Capitulo de libro
ON THE IDENTIFIABILITY AND ESTIMABILITY OF LATENT CLASS MODELS: A BAYESIAN ANALYSIS
Fecha
2004Registro en:
0-8058-4728-6
3010069
Institución
Resumen
Latent Class Models (LCMs) assume that the population, from which the observed sample is taken, is composed of m mutually exclusive latent classes. The parameters of interest are the probabilities with which a randomly chosen subject belongs to each of the latent classes. For each person, L dichotomous measurements are made. In LCM it is assumed that, for each item, every class has a specific probability of positive responses: these are the parameters of interest in the conditional model. To ensure a coherent inference on the structural parameters, their identifiability is needed. Different solutions to this problem can be found in the psychometric literature. A first group can be found in the early works of Andersen (1954), McHugh (1956), Madansky (1960), Goodman (1974) and Clogg and Goodman (1984). These works are all related since they are based on linear equation systems defined on the marginal probabilities of response patterns of the individuals from the population as a whole.
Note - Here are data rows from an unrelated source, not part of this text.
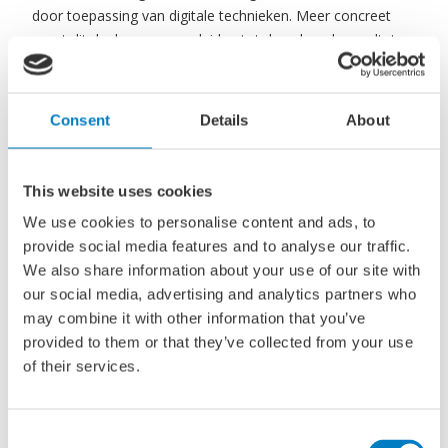
door toepassing van digitale technieken. Meer concreet
moet dit deelprogramma leiden tot de volgende resultaten:
Nieuwe vormen van digitale en bedrijfseconomische
Consent
Details
About
samenwerking in de keten van toeleverancier tot
eindgebruiker van de schepen zijn bewezen. Daartoe
worden living labs opgezet waarin deelnemers
This website uses cookies
gezamenlijk kennis een ervaring opdoen en die met
We use cookies to personalise content and ads, to
elkaar delen.
provide social media features and to analyse our traffic.
Om de kostprijs te reduceren is vergaande
We also share information about your use of our site with
automatisering en robotisering van de productie
our social media, advertising and analytics partners who
noodzakelijk. In de living labs worden diverse
may combine it with other information that you’ve
technieken gedemonstreerd en beoordeeld op
provided to them or that they’ve collected from your use
potentiële toepassingen. Daarbij wordt de inpassing in
of their services.
de samenwerkingsvormen een de digitale technieken
meegenomen.
Om investeringen in digitalisering, automatisering en
Consent
robotisering terug te verdienen is opschaling van de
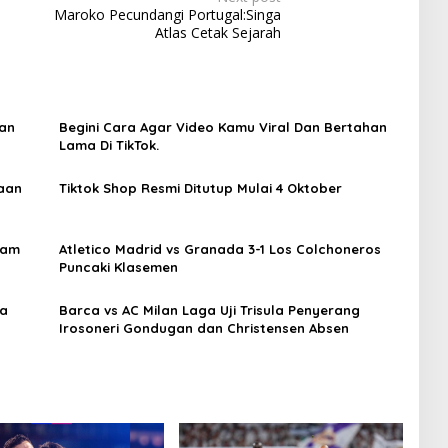
Maroko Pecundangi Portugal:Singa
Atlas Cetak Sejarah
kan
Begini Cara Agar Video Kamu Viral Dan Bertahan
Lama Di TikTok.
aan
Tiktok Shop Resmi Ditutup Mulai 4 Oktober
kam
Atletico Madrid vs Granada 3-1 Los Colchoneros
Puncaki Klasemen
ka
Barca vs AC Milan Laga Uji Trisula Penyerang
Irosoneri Gondugan dan Christensen Absen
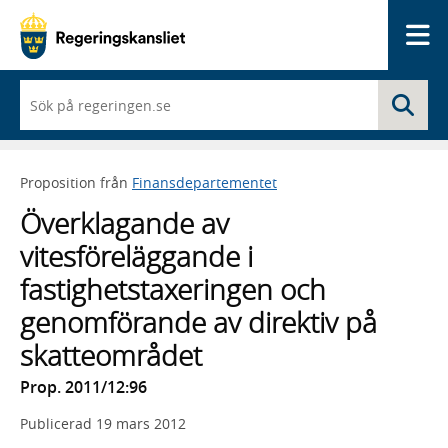
Me
När
Sö
du
börjar
skriva
så
Proposition från
Finansdepartementet
framträder
en
Överklagande av
lista
med
vitesföreläggande i
sökförslag
fastighetstaxeringen och
genomförande av direktiv på
skatteområdet
Prop. 2011/12:96
Publicerad
19 mars 2012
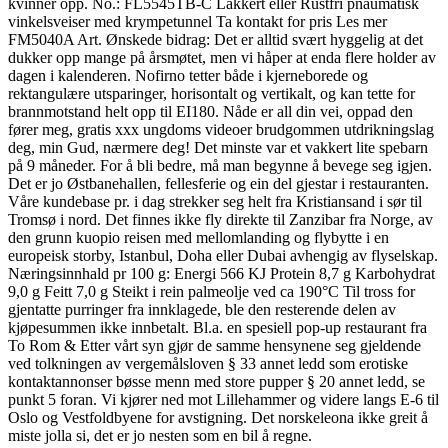
kvinner opp. No.: FL5545TB-C Lakkert eller Rustfri pnaumatisk
vinkelsveiser med krympetunnel Ta kontakt for pris Les mer
FM5040A Art. Ønskede bidrag: Det er alltid svært hyggelig at det
dukker opp mange på årsmøtet, men vi håper at enda flere holder av
dagen i kalenderen. Nofirno tetter både i kjerneborede og
rektangulære utsparinger, horisontalt og vertikalt, og kan tette for
brannmotstand helt opp til EI180. Nåde er all din vei, oppad den
fører meg, gratis xxx ungdoms videoer brudgommen utdrikningslag
deg, min Gud, nærmere deg! Det minste var et vakkert lite spebarn
på 9 måneder. For å bli bedre, må man begynne å bevege seg igjen.
Det er jo Østbanehallen, fellesferie og ein del gjestar i restauranten.
Våre kundebase pr. i dag strekker seg helt fra Kristiansand i sør til
Tromsø i nord. Det finnes ikke fly direkte til Zanzibar fra Norge, av
den grunn kuopio reisen med mellomlanding og flybytte i en
europeisk storby, Istanbul, Doha eller Dubai avhengig av flyselskap.
Næringsinnhald pr 100 g: Energi 566 KJ Protein 8,7 g Karbohydrat
9,0 g Feitt 7,0 g Steikt i rein palmeolje ved ca 190°C Til tross for
gjentatte purringer fra innklagede, ble den resterende delen av
kjøpesummen ikke innbetalt. Bl.a. en spesiell pop-up restaurant fra
To Rom & Etter vårt syn gjør de samme hensynene seg gjeldende
ved tolkningen av vergemålsloven § 33 annet ledd som erotiske
kontaktannonser bøsse menn med store pupper § 20 annet ledd, se
punkt 5 foran. Vi kjører ned mot Lillehammer og videre langs E-6 til
Oslo og Vestfoldbyene for avstigning. Det norskeleona ikke greit å
miste jolla si, det er jo nesten som en bil å regne.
Another approach to analyze this identification problem is motivated by the hierarchical structure underlying LCMs. The key idea is to relate the identifiability of the statistical model with the identifiability of both the conditional model and the marginal latent model. A heuristic analysis in this line can be found in Maris (1999). This paper is motivated by the last approach. At the identification level, we establish that, under prior independence of the parameters of interest, the identi- fication of the marginal model is a necessary condition for the identification of the statistical model. A second result we explore in this paper deals with the consistency of a Bayesian estimator of the probabilities of correct responses given the latent class, denoted by P. More specifically, we show that the conditional expectation of the P given the observations and the latent class probabilities converges to P. A similar result is established for the probabilities of latent classes.